Privnote is a free website that has existed since 2008. Its purpose is simple: to let you send a message that can only be read once, then vanishes permanently.
Visit privnote.com and type your message. No login, no personal information, no fuss. Just write and click create.
Privnote gives you a unique link. You copy it and send it to the person you want to read your message. That is all.
When they open the link, they see your message. The moment it is displayed, Privnote permanently deletes it. The link stops working. No copy remains.
"Privnote does not make your communication invisible — it makes it impermanent. There is an important difference, and understanding it is the key to using the service well."
Every email you send, every message you type in a chat app, every note you save in the cloud creates a permanent record. Most of the time, that is fine. But sometimes you want to share something without it living forever in someone's inbox or chat history.
Privnote is for those moments. Here are the situations where it genuinely helps.
When you need to give someone a password — a Wi-Fi password, a login credential, a temporary access code — Privnote ensures the password is not sitting in their email inbox forever after.
Bank account numbers, passport details, insurance information — things you need to send to a trusted person but do not want archived in email threads that might be accessed years later.
IT teams and developers use Privnote to share initial credentials, API keys, and access tokens with colleagues — keeping them out of Slack channels and email threads where they might linger indefinitely.
Sometimes you want to say something to someone without it becoming a permanent part of your digital correspondence. Privnote gives you that option.
Privnote is a useful everyday tool, but it is not appropriate for everything. It is not designed for highly classified information, legally sensitive documents that require an audit trail, or anything where the recipient needs to refer back to the content repeatedly.
It also cannot send files — only text. And it cannot prevent the recipient from taking a screenshot or copying the content before the note disappears.
Beyond the basic self-destruct, Privnote offers several thoughtful features that make it more useful and more secure.
Add a password to your note. The recipient needs both the link and the password to read it. This is the most important security feature — always use it for sensitive information, and send the password through a different channel than the link.
Set your note to expire after a specific time — 1 hour, 24 hours, 7 days, or 30 days — regardless of whether it has been read. Useful for ensuring notes do not linger indefinitely if the recipient never opens them.
Provide your email address and Privnote will send you a message the moment your note is opened and destroyed. This confirms delivery and can alert you to unexpected access.
Privnote requires no account, no email address, and no personal information to use. You can create and share notes in complete anonymity. The only optional personal information is an email for notifications.

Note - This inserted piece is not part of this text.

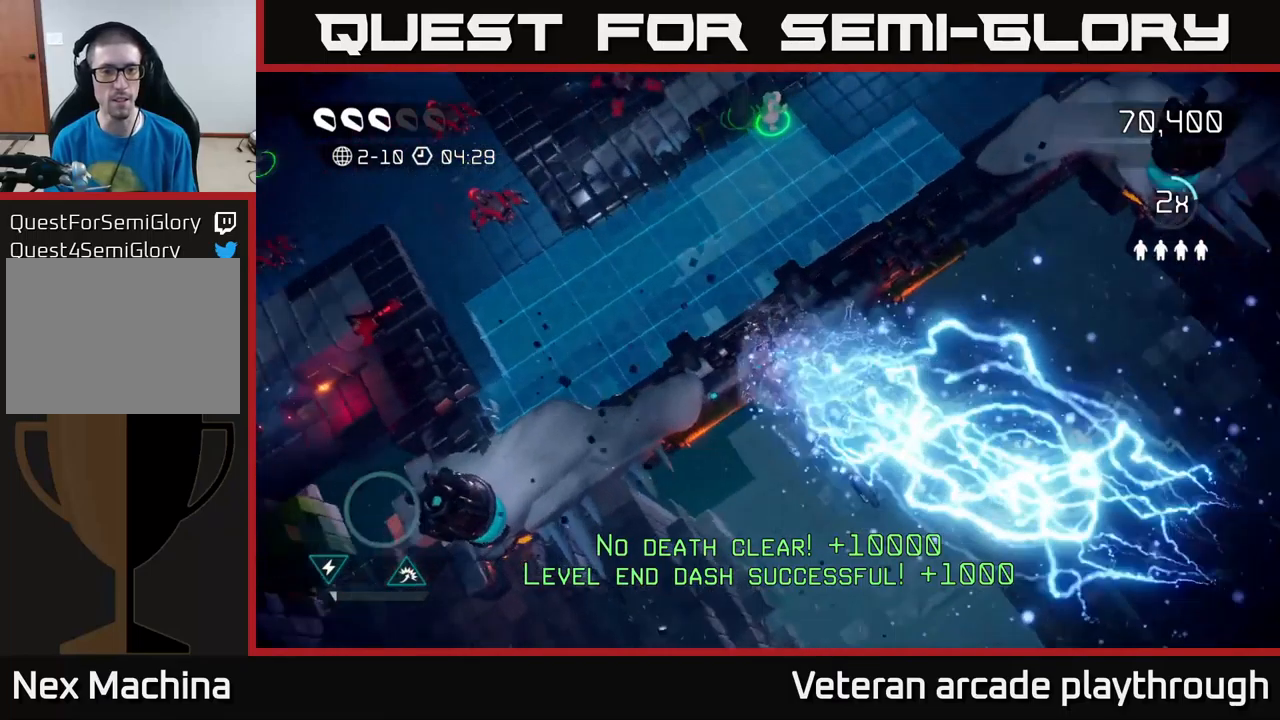
{"buttons": [], "left_stick": "up-left", "right_stick": "up-left", "events": [[150, "right_stick", "up"], [167, "left_stick", "up"], [267, "right_stick", "up-right"], [317, "left_stick", "up-left"], [400, "right_stick", "up-left"]]}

Before you type anything sensitive into Privnote, please take a moment to verify that you are on the correct website. The official address is privnote.com. There are imitation websites that look identical but intercept your messages.
The most documented imitation site is privnotes.com — note the extra letter 's'. It has been reported stealing sensitive information by modifying note content before delivery. Always check the address bar before typing.